Skip to main content
@sayna-ai/node-sdk is the server-side toolkit for Sayna. It streams audio over WebSocket, sends and receives transcripts and TTS audio, calls REST endpoints, issues LiveKit tokens, manages SIP hooks, and verifies signed SIP webhooks. Everything is fully typed for TypeScript.

Install

npm install @sayna-ai/node-sdk

Quick start (realtime)

import { SaynaClient } from "@sayna-ai/node-sdk";

const client = new SaynaClient(
  "https://api.sayna.ai",
  { provider: "deepgram", model: "nova-2" },
  { provider: "cartesia", voice_id: "example-voice" }
);

client.registerOnSttResult(({ transcript }) => {
  console.log("Transcription:", transcript);
});

client.registerOnTtsAudio((audio) => {
  // audio is an ArrayBuffer stream from TTS
});

await client.connect();
await client.speak("Hello, world!");
Pass an optional livekitConfig as the fourth constructor argument to have the server join a LiveKit room, and set the final boolean to true when you want data-channel control without audio streaming.

REST API (no WebSocket required)

  • await client.health(){ status: string } health check.
  • await client.getVoices()Record<string, Voice[]> voice catalog grouped by provider.
  • await client.speakRest(text, ttsConfig)ArrayBuffer audio synthesized over HTTP. Useful when you do not need an open socket.
  • await client.getLiveKitToken(roomName, participantName, participantIdentity){ token, livekit_url, room_name, participant_identity } for joining LiveKit from the browser or another client.
  • await client.getRecording(streamId)ArrayBuffer OGG recording for a completed session (use client.streamId after ready).
  • await client.getSipHooks() → current SIP webhook hooks from the runtime cache.
  • await client.setSipHooks(hooks) → upserts SIP webhook hooks (matching hosts are replaced, new hosts are added).
const audioBuffer = await client.speakRest("Hello, world!", {
  provider: "elevenlabs",
  voice_id: "21m00Tcm4TlvDq8ikWAM",
  model: "eleven_turbo_v2",
  speaking_rate: 1.0,
  audio_format: "mp3",
  sample_rate: 24000,
});

SIP hooks (REST)

Manage SIP webhook forwarding via REST:
  • getSipHooks() returns { hooks: SipHook[] }.
  • setSipHooks(hooks: SipHook[]) replaces hooks with matching host (case-insensitive) and adds new hosts, then returns the merged list.
SipHook shape:
fieldtypedescription
hoststringSIP domain pattern to match.
urlstringHTTPS destination for webhook events.
const current = await client.getSipHooks();
console.log(current.hooks);

const updated = await client.setSipHooks([
  { host: "example.com", url: "https://webhook.example.com/events" },
  { host: "another.com", url: "https://webhook.another.com/events" },
]);

console.log("Total hooks configured:", updated.hooks.length);

WebSocket client

Constructing the client

new SaynaClient(url, sttConfig?, ttsConfig?, livekitConfig?, withoutAudio?, apiKey?, streamId?)
argumentpurpose
urlSayna server URL (http(s) or ws(s)).
sttConfig (STTConfig)Default speech-to-text provider config sent on connect.
ttsConfig (TTSConfig)Default text-to-speech provider config.
livekitConfig (LiveKitConfig?)Optional LiveKit room configuration.
withoutAudio (boolean)Disable audio streaming when you only need data-channel control (default false).
apiKey (string?)Optional API key for HTTP + WebSocket auth (falls back to SAYNA_API_KEY).
streamId (string?)Optional session identifier for recording paths; server generates one when omitted.

Lifecycle and state

  • await client.connect() to establish the socket and send the initial config.

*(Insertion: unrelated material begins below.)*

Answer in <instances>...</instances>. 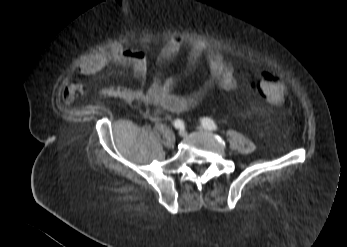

Resolves after the server sends a ready message.
  • client.ready and client.connected expose readiness and connection state.
  • await client.disconnect() to close the socket and clean up.
  • LiveKit metadata becomes available when enabled: client.livekitRoomName, client.livekitUrl, client.saynaParticipantIdentity, client.saynaParticipantName.
  • Session identifier: client.streamId mirrors the stream_id returned in the ready message (or the value you provided).

Sending data

  • await client.speak(text, flush?, allowInterruption?) to enqueue speech (defaults flush and interruption to true).
  • await client.onAudioInput(audioData) to stream raw audio for STT.
  • await client.sendMessage(message, role, topic?, debug?) to send data-channel messages.
  • await client.clear() to clear the TTS queue.
  • await client.ttsFlush(allowInterruption?) to flush the queue with an empty speak.

Receiving events

Register callbacks to integrate with your agent logic:
  • registerOnSttResult(cb) for transcription results.
  • registerOnTtsAudio(cb) for streaming TTS audio buffers.
  • registerOnError(cb) for error messages.
  • registerOnMessage(cb) for participant messages.
  • registerOnParticipantDisconnected(cb) when a participant leaves.
  • registerOnTtsPlaybackComplete(cb) when queued speech finishes.

SIP webhook receiver

Use WebhookReceiver to validate SIP webhooks cryptographically (HMAC-SHA256, constant-time comparison, 5-minute replay window, and strict payload validation).
import { WebhookReceiver } from "@sayna-ai/node-sdk";

const receiver = new WebhookReceiver("your-secret-key-min-16-chars"); // or rely on SAYNA_WEBHOOK_SECRET

app.post(
  "/webhook",
  express.json({
    verify: (req, _res, buf) => ((req as any).rawBody = buf.toString("utf8")),
  }),
  (req, res) => {
    try {
      const webhook = receiver.receive(req.headers, (req as any).rawBody);
      res.status(200).json({ received: true });
    } catch (err: any) {
      res.status(401).json({ error: err.message });
    }
  }
);
  • Constructor: new WebhookReceiver(secret?) uses the provided secret or SAYNA_WEBHOOK_SECRET.
  • receiver.receive(headers, body) verifies the signature and returns a typed WebhookSIPOutput containing participant, room, phone numbers, room prefix, and SIP host. It throws SaynaValidationError if validation fails.